» WORK ORDER
Continue the documentation excerpt on dumping and saving secrets with the kai tool, picking up after its last line.

» DOCUMENT EXTRACT
>>
It will dump secrets from peatio app and public, private and secret scopes, exactly as mentioned in the config.

But if you run:

KAIGARA_SCOPES=private kai dump

The env var would override the file config and only private secrets will be dumped from the configured app.

With kai tool you can also redefine vars by passing values to parameters, so if we will continue with previous command:

KAIGARA_SCOPES=private kai dump -s public

Then only public secrets will be dumped from the same app.

Bulk writing secrets to the secret store

To write secrets from the command line, save in a YAML file with a format similar to secrets.yaml and run:

kai save -f *filepath*

Warning: All scopes to be used by a component must be initialized(e.g. public: {}, private: {}, secret: {})

Make sure to wrap numeric and boolean values in quotes(e.g. "4269", "true"), getting errors such as interface{} is bool|json.Number|etc is directly linked to unquoted values.

An example import file look similar to:

secrets:
  global:
    scopes:
      private:
        global_key1: value1
        global_key2:
          - value2
          - value3
        global_key3:
          key4: value4
      public:
        global_key0: trustworthy
        global_key1: true
        global_key2:
          - value2
          - value3
        global_key3:
          key4: "1337"
<<
» RECORDED INFORMATION
>>
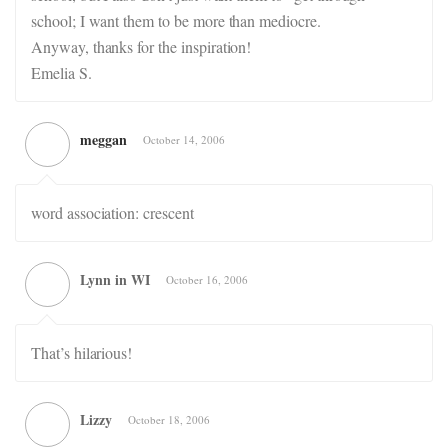
school; I want them to be more than mediocre.
Anyway, thanks for the inspiration!
Emelia S.
meggan
October 14, 2006
word association: crescent
Lynn in WI
October 16, 2006
That’s hilarious!
Lizzy
October 18, 2006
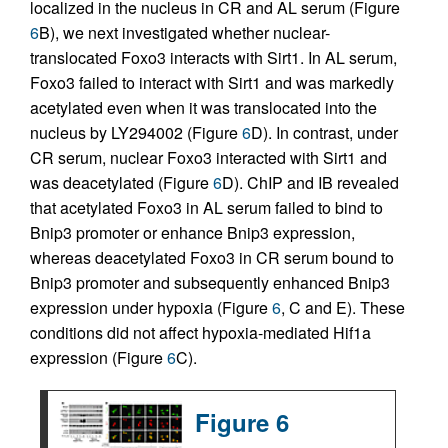
localized in the nucleus in CR and AL serum (Figure
6
B), we next investigated whether nuclear-
translocated Foxo3 interacts with Sirt1. In AL serum,
Foxo3 failed to interact with Sirt1 and was markedly
acetylated even when it was translocated into the
nucleus by LY294002 (Figure
6
D). In contrast, under
CR serum, nuclear Foxo3 interacted with Sirt1 and
was deacetylated (Figure
6
D). ChIP and IB revealed
that acetylated Foxo3 in AL serum failed to bind to
Bnip3 promoter or enhance Bnip3 expression,
whereas deacetylated Foxo3 in CR serum bound to
Bnip3 promoter and subsequently enhanced Bnip3
expression under hypoxia (Figure
6
, C and E). These
conditions did not affect hypoxia-mediated Hif1a
expression (Figure
6
C).
Figure 6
<<
» RESPONSE BOX
          time:
            to: recover
        global_key1337: "1337"
      secret:
        global_key1: just a string
  peatio:
      scopes:
        private:
          key1: value1
          key2:
            - value2
            - value3
          key3:
            key4: value4
        public:
          key1: value1
          key2:
            - value2
            - value3
          key3:
            key4: value4
        secret:
          key1: value1

Dump and output configs

To dump and output secrets from the storage, run:

kai dump -o *outputs_path*

Make sure you've set KAIGARA_SCOPES env var before using kaidump.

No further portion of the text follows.